I am helping a friend building his garden layout. The question came up on how many batteries he will need for his USA trains F3 ABA lash up and do we need a receiver in each engine or can we use just one and MU them all together?


----------



## Tom Parkins (Jan 2, 2008)

I have trailing battery cars. It makes no difference in the number of batteries if I use 1 or 2 engines. I typically use two 9.6v 3800 mah NiMH batteries in series. Obviously the batteries will drain faster with 2 engines than one. Since I am using a trailing battery car it only requires one receiver.


----------



## dpotp (May 25, 2011)

What is the maximum voltage that we should be using?


----------



## East Broad Top (Dec 29, 2007)

Depends on how fast you want to go. With diesels (particularly an A-B-A lash-up), I'd probably be looking at 18 volts or so, as folks tend to run them pretty fast. Run the loco on track power at the fastest speed you foresee yourself running the train (with a string of cars behind), measure the voltage, and shoot for that mark. 

Later, 

K


----------



## Greg Elmassian (Jan 3, 2008)

USAT locos will be fine at 18, they are pretty fast, but again how fast do you want to run them, freight speeds or passenger speeds. 

For the same consist of cars, there's little difference in current consumption between 1 loco and 2 locos... 2 locos pulling the same load will draw about 1/2 the current the single loco will. 

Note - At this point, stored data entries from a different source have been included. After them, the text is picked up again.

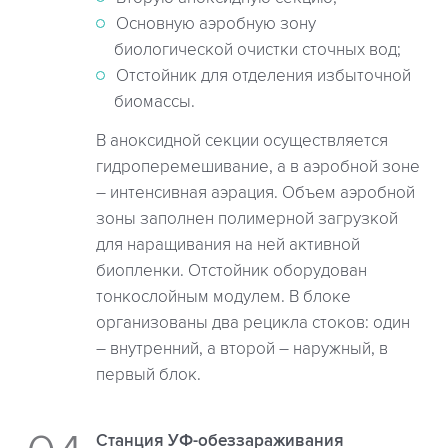
Основную аэробную зону
биологической очистки сточных вод;
Отстойник для отделения избыточной
биомассы.
В аноксидной секции осуществляется
гидроперемешивание, а в аэробной зоне
– интенсивная аэрация. Объем аэробной
зоны заполнен полимерной загрузкой
для наращивания на ней активной
биопленки. Отстойник оборудован
тонкослойным модулем. В блоке
организованы два рецикла стоков: один
– внутренний, а второй – наружный, в
первый блок.
Станция УФ-обеззараживания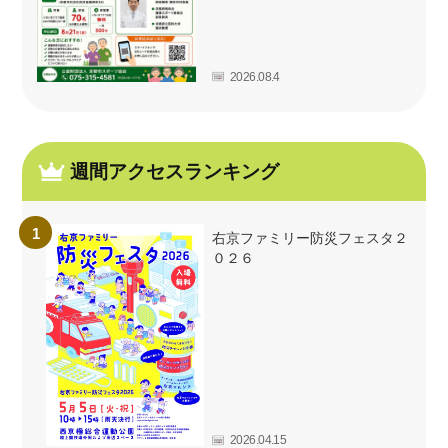
2026.08.4
週間アクセスランキング
右京ファミリー防災フェスタ２
０２６
2026.04.15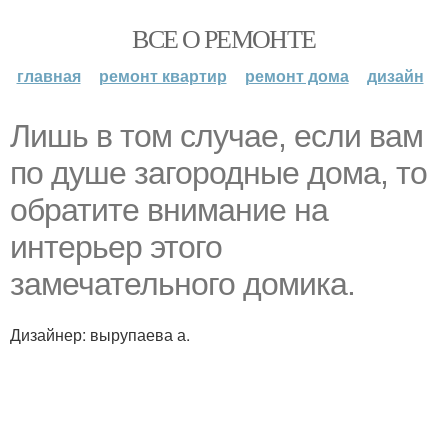
ВСЕ О РЕМОНТЕ
главная
ремонт квартир
ремонт дома
дизайн
Лишь в том случае, если вам
по душе загородные дома, то
обратите внимание на
интерьер этого
замечательного домика.
Дизайнер: вырупаева а.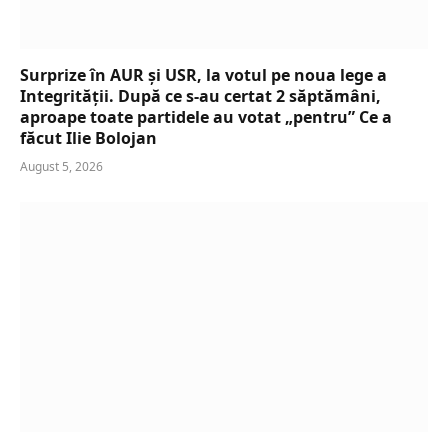
Surprize în AUR și USR, la votul pe noua lege a
Integrității. După ce s-au certat 2 săptămâni,
aproape toate partidele au votat „pentru” Ce a
făcut Ilie Bolojan
August 5, 2026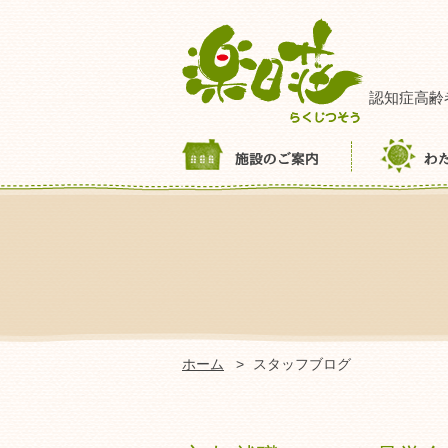
認知症高齢
ホーム
スタッフブログ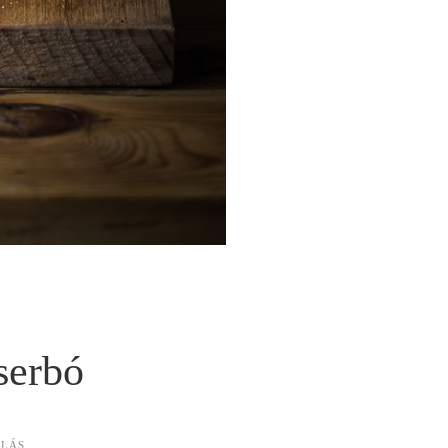
serbó
ÓLÁS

How long a train and passenger or freight. I have about 10 of these, so pretty familiar with this exact issue. 

Greg


----------



## dpotp (May 25, 2011)

We will run about 10-12 freight and 6-7 pass. What is the max voltage for an Aristo caboose with lights and smoke using batterys.


----------



## Dick413 (Jan 7, 2008)

what are you using for RC ? if airwire they say use 14.8 and with those few cars I'd make the b a dummy then two drop in's with two 14.8 bat.


----------



## dpotp (May 25, 2011)

We are using Aristo T.E.


----------



## Bill Swindell (Jan 2, 2008)

14.4 volt batteries run USA engines very nicely. The number of receivers depends on which receivers you choose. I use AirWire and put one receiver in each A unit. I them run motor wires from one A unit into the following B unit. I tend to go on the heavy side for batteries. I use 10AH batteries in each of the 3 engines and tie them together using a diode in each battery pack to isolate them from each other. The receivers run from this common battery pool.


----------



## Greg Elmassian (Jan 3, 2008)

Wow Bill, I guess those babies can run forever! Do you run long trains and/or have hefty grades? 

Greg


----------